British Airways
Johannesburg-Doha
Kecepatan gerak Andalas menyelamatkan Cecilia. Senjata itu belum sempat meletus karena Andalas berhasil menjatuhkan si penembak yang berdiri sebelum menarik pelatuknya.
Namun Andalas ikut terjatuh dan kakinya tersangkut pada pijakan kaki di kursi. Penembak itu kembali berdiri dan mengacungkan senjatanya ke arah Cecilia yang cuma berdiri terpaku.
Sebelum jarinya menarik pelatuk, tubuh penembak itu sejenak menegang lalu terjatuh meregang nyawa dengan Kaiken menancap dalam di dahinya. Akiko memeluk Cecilia dan menenangkannya. Pemandangan orang mati dengan dahi tertancap pisau bukanlah sebuah pemandangan indah yang mudah dilupakan.
Andalas bertindak cepat. Kegaduhan ini akan memancing kedatangan pramugari. Dengan cepat dicabutnya pisau kecil yang luar biasa tajam secara hati-hati agar darah tidak mengucur deras, lalu dibaringkannya sosok kaku itu ke kursi dan ditutupinya selimut sehingga terlihat seperti sedang tertidur. Kursi kelas utama mempunyai partisi sehingga cukup aman dan tak terlihat kalau penumpang itu telah menjadi mayat.
Sebelum meninggalkan mayat itu, Andalas nampak memeriksa beberapa bagian tubuhnya terlebih dahulu.
Akiko mengeluarkan X-One.
Dokter Adli, ada yang hendak mencoba membunuh Cecilia di pesawat.

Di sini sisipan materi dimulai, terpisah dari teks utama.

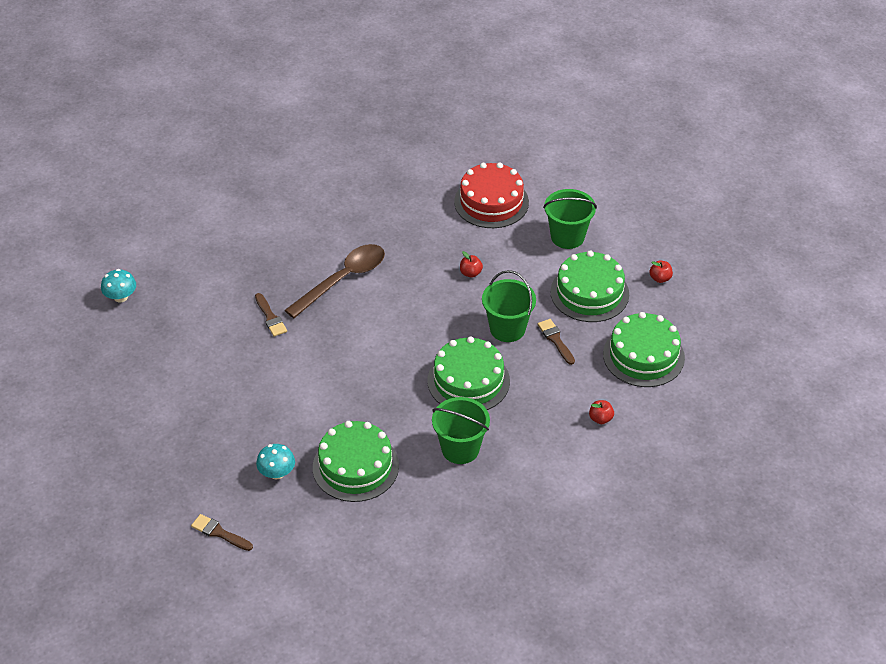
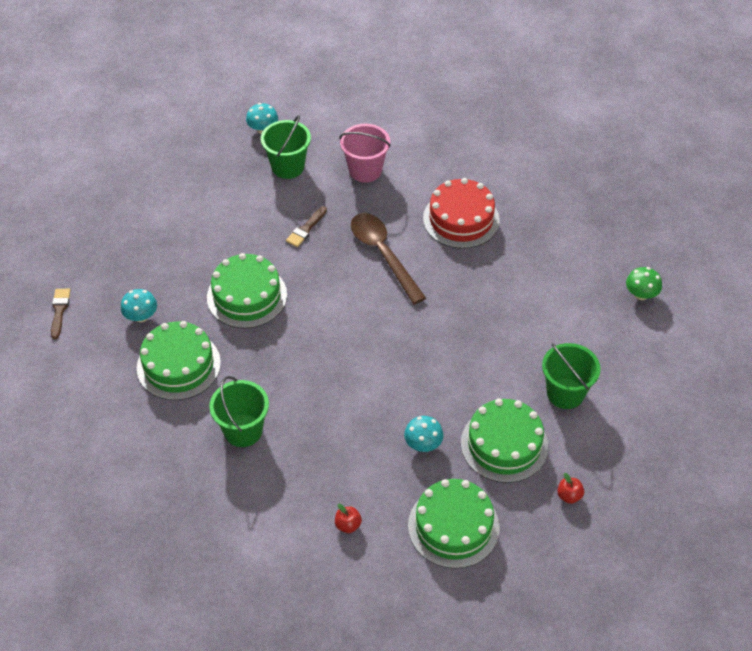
camera: 60 degrees right, 5 degrees up
brown spoon [285,244,385,318] -> brown spoon turned 135 degrees counterclockwise [351,213,426,304]
green cake [428,336,510,410] -> green cake moved to [207,253,287,328]
red cake [454,163,529,228] -> red cake moved to [423,178,500,249]
red apple [460,251,483,278] -> none
green bucket [482,270,536,342] -> green bucket moved to [261,115,311,179]
brown brush [537,319,575,365] -> turquoise mushroom [404,416,444,452]
none -> pink bucket [340,124,391,183]
none -> green mushroom [626,267,662,300]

Pelaku mati. Bisakah ada yang mengurusnya saat pesawat ini transit di Doha?
Tentu Akiko. Usahakan jangan ada kegaduhan dulu di pesawat.
Baik Dokter. Any idea siapa kira-kira yang berniat buruk ini?
Aku belum tahu untuk saat ini. Biarkan Andalas yang mengurusnya.
Akiko memperlihatkan layar X-One miliknya ke Cecilia yang terduduk lemas di kursi. Cecilia mengangguk. Mereka berdua memperhatikan Andalas mendatangi lalu berbisik pelan.
"Aku sudah curiga semenjak boarding di pesawat ini bahwa ada yang sedang memata-matai kita. 1 penumpang yang tewas itu. 3 orang di kabin kelas bisnis. Kemudian 3 orang di kabin ekonomi. Aku mengenali yang telah tewas ini sebagai hit man dari Italia. Mungkin dia suruhan Sang Eksekutor."